So the basic idea is a simple rotation: grains → peas, beans and broccoli → roots → replant perennials including potatoes→ back to grains again. I`m going to encourage self seeding where possible and gradually develop landraces over time. I`m not wanting to spend too much on seeds to start off and hope to spend no more than £100 this year (much of that on the grazing rye). Some of this will be for sowing next year, I want to autumn sow, or allow self seeding where possible, as being less work than spring sowing, although more seeds will be required to allow for losses over winter.

My first step was to start ordering seeds. I`m going to try and get two new varieties of each of the crops I want to grow and combine them with whatever other seeds I can obtain in the meantime. I have a few different varieties of peas for example, saved up over the years.

My next step is already taken. In this part of the treefield the trees have not been very successful. As well as the ash, there are a few small rowans, and some relatively young spruce and pine that I planted to create an intermediate shelter belt. There are also some baby korean pines and a couple of monkey puzzle seedlings, but in the main the area is quite exposed. I am going to try to make a quick growing shelterbelt from my perennial kale. Many of the side branches have broken off in the wind this week, and I have cut them to shorter lengths, so getting two or three cuttings per bramch. These I have inserted just downwind of the embryo shelterbelt. I don`t suppose the kale will inhibit the conifer`s growth, and by the time the conifers are big enough to shade out the kale, they will be creating shelter of their own.

*****

* _WRITTEN INSTRUCTION A_
Decide whether each statement agrees with the crop rotation excerpt, answering yes or no and quoting the words of the excerpt that settle it: (i) The writer hopes to spend no more than £100 on seeds this year. (ii) The writer prefers spring sowing because it is less work. (iii) The trees in this part of the treefield have been very successful.
* _WRITTEN INSTRUCTION B_
Write out the crop rotation excerpt precisely from "So the basic" to "over the years.".

* _MATERIAL_

*****

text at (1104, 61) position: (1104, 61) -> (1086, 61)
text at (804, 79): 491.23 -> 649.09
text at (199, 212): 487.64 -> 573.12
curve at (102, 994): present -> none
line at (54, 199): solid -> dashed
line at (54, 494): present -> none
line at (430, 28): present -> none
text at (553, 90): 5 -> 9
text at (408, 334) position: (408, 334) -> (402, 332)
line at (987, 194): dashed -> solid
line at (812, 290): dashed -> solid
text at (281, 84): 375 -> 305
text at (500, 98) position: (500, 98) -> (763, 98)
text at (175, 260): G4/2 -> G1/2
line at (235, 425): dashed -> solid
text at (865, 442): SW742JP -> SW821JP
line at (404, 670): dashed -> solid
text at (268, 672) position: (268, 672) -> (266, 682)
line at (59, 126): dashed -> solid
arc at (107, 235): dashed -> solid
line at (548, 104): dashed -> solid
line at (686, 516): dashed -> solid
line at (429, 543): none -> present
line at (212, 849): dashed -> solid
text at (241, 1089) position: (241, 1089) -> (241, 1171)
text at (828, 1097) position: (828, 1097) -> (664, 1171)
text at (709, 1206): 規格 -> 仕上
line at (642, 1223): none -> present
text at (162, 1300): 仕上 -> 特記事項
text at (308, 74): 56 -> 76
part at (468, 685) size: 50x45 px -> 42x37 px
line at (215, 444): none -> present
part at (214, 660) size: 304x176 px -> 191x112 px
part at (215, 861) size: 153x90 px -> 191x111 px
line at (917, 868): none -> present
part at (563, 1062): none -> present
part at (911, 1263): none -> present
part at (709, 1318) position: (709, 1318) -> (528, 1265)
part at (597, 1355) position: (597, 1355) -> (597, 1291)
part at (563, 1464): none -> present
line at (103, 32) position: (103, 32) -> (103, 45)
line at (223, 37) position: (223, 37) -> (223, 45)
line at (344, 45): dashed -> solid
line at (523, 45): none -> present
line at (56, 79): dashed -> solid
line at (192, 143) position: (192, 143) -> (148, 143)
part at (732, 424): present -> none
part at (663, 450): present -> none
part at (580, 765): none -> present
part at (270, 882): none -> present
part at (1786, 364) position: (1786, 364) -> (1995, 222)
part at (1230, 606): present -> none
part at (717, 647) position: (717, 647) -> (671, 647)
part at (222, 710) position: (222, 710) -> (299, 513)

*****

* _CORRECT ANSWER A_
(i) Yes: "hope to spend no more than £100 this year"
(ii) No: "I want to autumn sow, or allow self seeding where possible, as being less work than spring sowing"
(iii) No: "In this part of the treefield the trees have not been very successful."

* _CORRECT ANSWER B_
So the basic idea is a simple rotation: grains → peas, beans and broccoli → roots → replant perennials including potatoes→ back to grains again. I`m going to encourage self seeding where possible and gradually develop landraces over time. I`m not wanting to spend too much on seeds to start off and hope to spend no more than £100 this year (much of that on the grazing rye). Some of this will be for sowing next year, I want to autumn sow, or allow self seeding where possible, as being less work than spring sowing, although more seeds will be required to allow for losses over winter.

My first step was to start ordering seeds. I`m going to try and get two new varieties of each of the crops I want to grow and combine them with whatever other seeds I can obtain in the meantime. I have a few different varieties of peas for example, saved up over the years.